MKL DFT module not using AVX2 backend when the processor does support it

Jason_R · ‎05-10-2017

I have an application that uses MKL to perform DFTs. I'm using the latest release of MKL on CentOS 7. For a version reference, the MKL shared libraries are installed to /opt/intel/compilers_and_libraries_2017.2.174/linux/mkl/lib/intel64/.

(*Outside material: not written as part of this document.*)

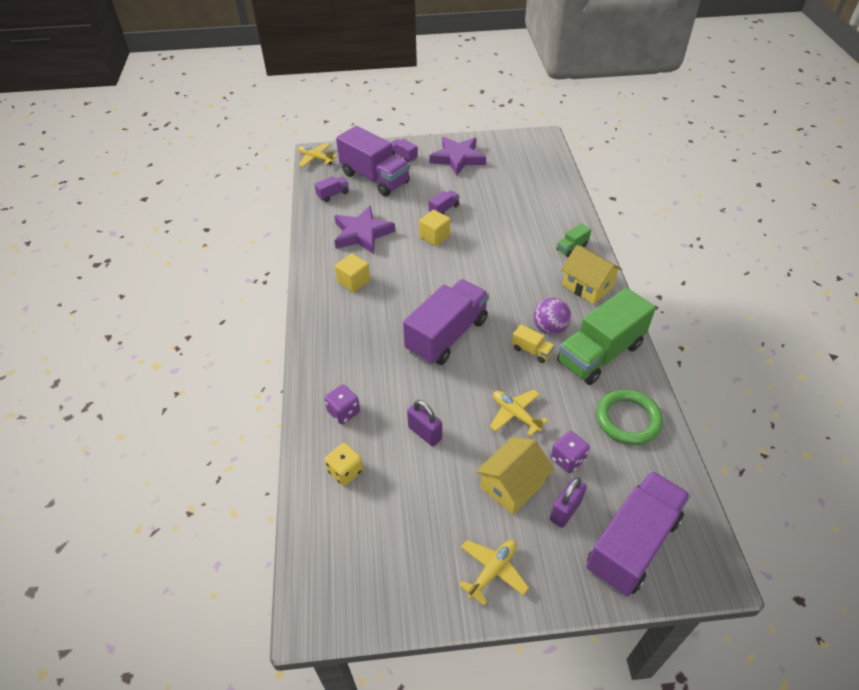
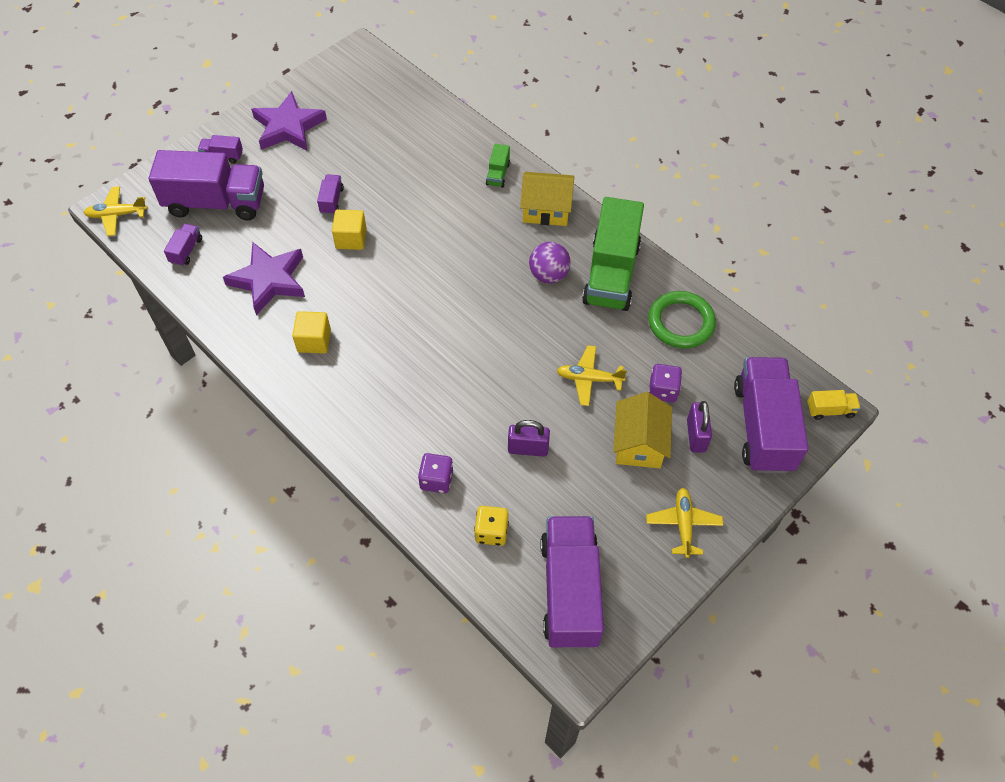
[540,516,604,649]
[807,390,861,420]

I noticed while profiling my application that MKL is dispatching to the libmkl_avx.so backend library instead of libmkl_avx2.so as I would expect. This results in slower performance than I would expect. The host processor (a Haswell Xeon) does support AVX2 and FMA, however. Here is a snippet from /proc/cpuinfo:

processor    : 0
vendor_id    : GenuineIntel
cpu family    : 6
model        : 63
model name    : Intel(R) Xeon(R) CPU E5-2630 v3 @ 2.40GHz
stepping    : 2
microcode    : 0x36
cpu MHz        : 2599.968
cache size    : 20480 KB
physical id    : 0
siblings    : 16
core id        : 0
cpu cores    : 8
apicid        : 0
initial apicid    : 0
fpu        : yes
fpu_exception    : yes
cpuid level    : 15
wp        : yes
flags        : fpu vme de pse tsc msr pae mce cx8 apic sep mtrr pge mca cmov pat 
pse36 clflush dts acpi mmx fxsr sse sse2 ss ht tm pbe syscall nx pdpe1gb rdtscp 
lm constant_tsc arch_perfmon pebs bts rep_good nopl xtopology nonstop_tsc aperfmperf 
eagerfpu pni pclmulqdq dtes64 monitor ds_cpl vmx smx est tm2 ssse3 fma cx16 xtpr 
pdcm pcid dca sse4_1 sse4_2 x2apic movbe popcnt tsc_deadline_timer aes xsave avx 
f16c rdrand lahf_lm abm ida arat epb pln pts dtherm tpr_shadow vnmi flexpriority 
ept vpid fsgsbase tsc_adjust bmi1 avx2 smep bmi2 erms invpcid cqm xsaveopt cqm_
llc cqm_occup_llc
bogomips    : 4800.23
clflush size    : 64
cache_alignment    : 64
address sizes    : 46 bits physical, 48 bits virtual
power management:

The runtime CPU feature detection doesn't seem to be working properly for this processor. I tried to fool it by renaming libmkl_avx.so and symlinking it to libmkl_avx2.so instead (so even if MKL detected that it should load the AVX library, it would instead get the AVX2 library via the symlink). After doing that, I received the following error message:

Intel MKL WARNING: Library libmkl_avx.so (MKL type 5) is not suitable for this processor 
(MKL type 4).

This again suggests that MKL believes that the host processor can't use the AVX2 library for some reason. Is this a known issue, and if so, is there a workaround?

Jason_R · ‎05-10-2017

In debugging this problem, I tried calling mkl_get_version() to see what it reported for my processor. It yields:

Major version:           2017
Minor version:           0
Update version:          2
Product status:          Product
Build:                   20170126
Platform:                Intel(R) 64 architecture
Processor optimization:  Intel(R) Advanced Vector Extensions 2 (Intel(R) AVX2) enabled processors

So it appears that MKL is detecting the AVX2 capability, but it's still dispatching to the AVX library instead. I should note that in this application, I'm doing 1-D real-to-complex DFTs.

Jing_Xu · ‎05-10-2017

Would you like to try https://software.intel.com/en-us/mkl-linux-developer-guide-instruction-set-specific-dispatching-on-intel-architectures to see whether it works?

Jason_R · ‎05-10-2017

I set the environment variable MKL_ENABLE_INSTRUCTIONS to AVX2 and it started using the AVX2 library. I then unset the environment variable and it kept using AVX2 as expected. I also verified that setting MKL_ENABLE_INSTRUCTIONS to AVX caused it to only use the AVX library. So it appears to be working properly now.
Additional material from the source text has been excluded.